**ACTIVITY**
From the line containing "Label the point (920, 58)." onward to the last line of the data below, copy each line exactly and add nothing.
*** DATA EXTRACTS Section Begins ***
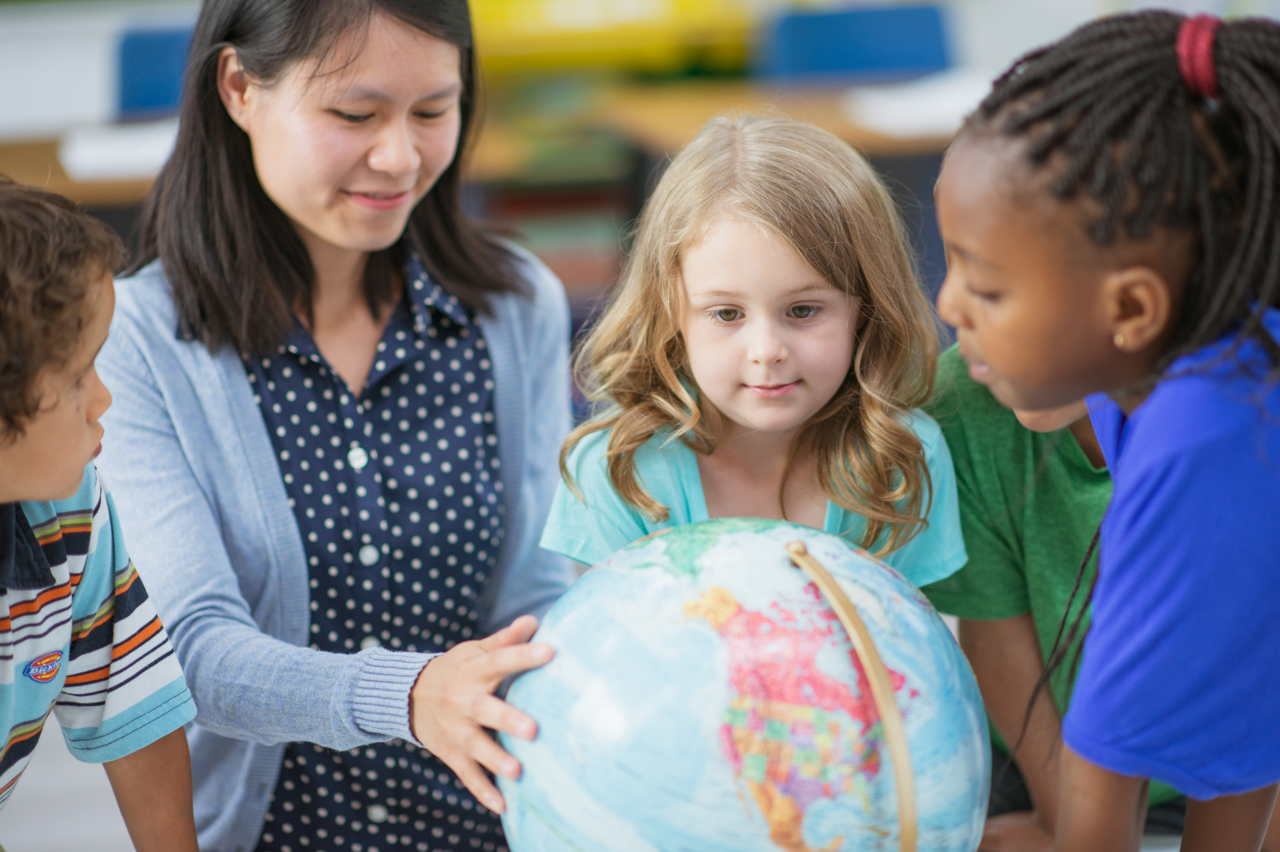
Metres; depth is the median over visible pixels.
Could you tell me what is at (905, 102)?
paper
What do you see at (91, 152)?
paper
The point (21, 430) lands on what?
child
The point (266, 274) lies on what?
woman
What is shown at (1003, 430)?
child
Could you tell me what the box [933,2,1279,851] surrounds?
child
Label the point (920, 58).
blue chair
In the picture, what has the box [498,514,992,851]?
globe
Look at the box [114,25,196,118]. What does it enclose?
blue chair
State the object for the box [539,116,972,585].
girl
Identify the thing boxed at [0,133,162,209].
desk
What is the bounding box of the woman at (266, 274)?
[86,0,583,851]
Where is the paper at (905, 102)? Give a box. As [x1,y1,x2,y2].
[841,68,991,139]
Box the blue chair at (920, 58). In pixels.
[758,3,955,85]
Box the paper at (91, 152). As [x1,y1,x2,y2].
[59,119,178,180]
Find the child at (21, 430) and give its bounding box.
[0,179,199,851]
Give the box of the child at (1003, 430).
[919,340,1162,851]
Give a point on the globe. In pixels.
(687, 577)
*** DATA EXTRACTS Section Ends ***
**COMPLETED TASK**
Label the point (920, 58).
blue chair
In the picture, what has the box [498,514,992,851]?
globe
Look at the box [114,25,196,118]. What does it enclose?
blue chair
State the object for the box [539,116,972,585].
girl
Identify the thing boxed at [0,133,162,209].
desk
What is the bounding box of the woman at (266, 274)?
[86,0,583,851]
Where is the paper at (905, 102)? Give a box. As [x1,y1,x2,y2].
[841,68,991,139]
Box the blue chair at (920, 58). In pixels.
[758,3,955,85]
Box the paper at (91, 152). As [x1,y1,x2,y2].
[59,119,178,180]
Find the child at (21, 430) and give its bounding box.
[0,179,199,851]
Give the box of the child at (1003, 430).
[919,340,1162,851]
Give a point on the globe. In pixels.
(687, 577)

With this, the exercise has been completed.